A partir de um registro quase inacreditável, o Governo do Rio de Janeiro tem criado diversas salas populares de cinema. Em seu discurso de inauguração, Rosinha Garotinho repete invariavelmente o dado aterrador: dos 92 municípios do Rio de Janeiro, somente 23 têm um cinema regular. Esse dado está sendo modificado pelas ações da Secretaria de Estado de Cultura, que já criou diversas salas populares, utilizando a modernidade do DVD, em municípios como Belford Roxo, Meriti, Japeri, Carapebus, Mesquita, além de outros dois em Mangueira e Jacarezinho.
Há 62 filmes brasileiros em sistema de rodízio, com o preço do ingresso a R$ 1, incluindo sessões diárias e matinês, com películas com a qualidade de Villa-Lobos, Os Anos JK, Chico Buarque e as Cidades, O Noviço Rebelde (Trapalhões), Metido a Bacana, Jubiabá, O Auto da Compadecida, Central do Brasil, etc.
Além do sucesso da iniciativa, que se mede pela presença do público nesses cinemas de 100 lugares, aproveitou-se a oportunidade para homenagear cineastas brasileiros, em geral figuras sofridas da nossa cultura, pelos imensos sacrifícios para completar cada um dos seus filmes. Vale a pena referir aos primeiros homenageados com os seus nomes associados às salas populares: Zelito Viana, Sílvio Tendler, Ankito, Anselmo Duarte, Luís Carlos Barreto e Nelson Pereira dos Santos, este último com uma consagração popular quando voltou à favela do Jacarezinho, onde esteve em 1954 para o início da produção do seu consagrado "Rio, 40 Graus". A exceção ficou por conta do nome dado ao cinema da Mangueira (Carlos Cachaça), escolhido pela comunidade para homenagear o seu primeiro presidente de honra.
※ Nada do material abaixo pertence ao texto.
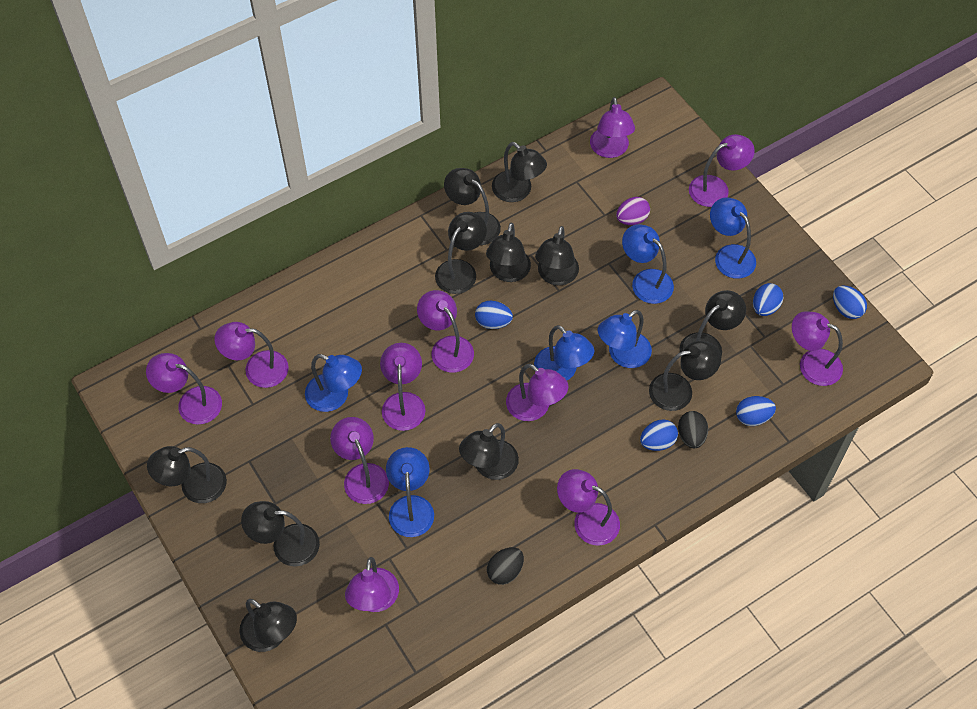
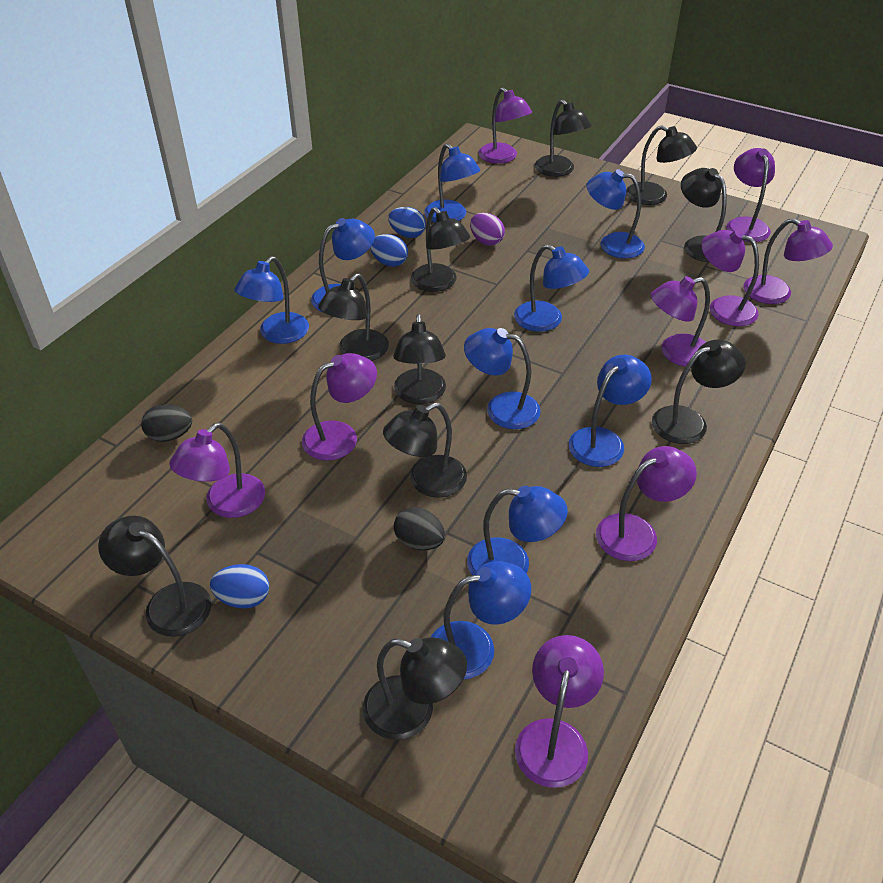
black lamp: 11 -> 10
blue egg: 5 -> 3
blue lamp: 6 -> 9
purple lamp: 11 -> 9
Vale registrar que faltam ser inaugurados os cinemas de Mendes (Creso Pereira), Duas Barras (Cacá Diegues), Engenheiro Paulo de Frontin, Santo Antônio de Pádua e Mangaratiba (Mário Peixoto). Ao lado dessa experiência, a Secretaria de Estado de Cultura, com o apoio da Fundação Telemar, realiza outra, Circuito Rio de Cinema, levando bons filmes a praças públicas aos domingos. Depois da exibição, debate com o público, como ocorreu com 800 pessoas em Mangaratiba.
Fixemo-nos na última inauguração. Nelson Pereira dos Santos, enfrentando o grande calor do Rio, revelou por que se tornou o verdadeiro renovador do cinema nacional. Seus filmes focalizaram especialmente as comunidades pobres da Zona Norte. Em "Rio, Zona Norte", revelou o cotidiano de um sambista que, para sobreviver, descia o morro e convivia com as agruras do asfalto. Sua inspiração foi o saudoso Zé Kéti, autor de "Máscara Negra".
Ao lado de outras feras, como Glauber Rocha, Arnaldo Jabor, Júlio Bressane, Luís Carlos Barreto e Cacá Diegues, Nelson ajudou a criar o Cinema Novo, movimento que legou ao País uma série de grandes filmes, como Vidas Secas, Boca de Ouro, Um Asilo Muito Louco, este baseado num conto de Machado de Assis (O Alienista). Vale a pena apoiar de novo o cinema nacional.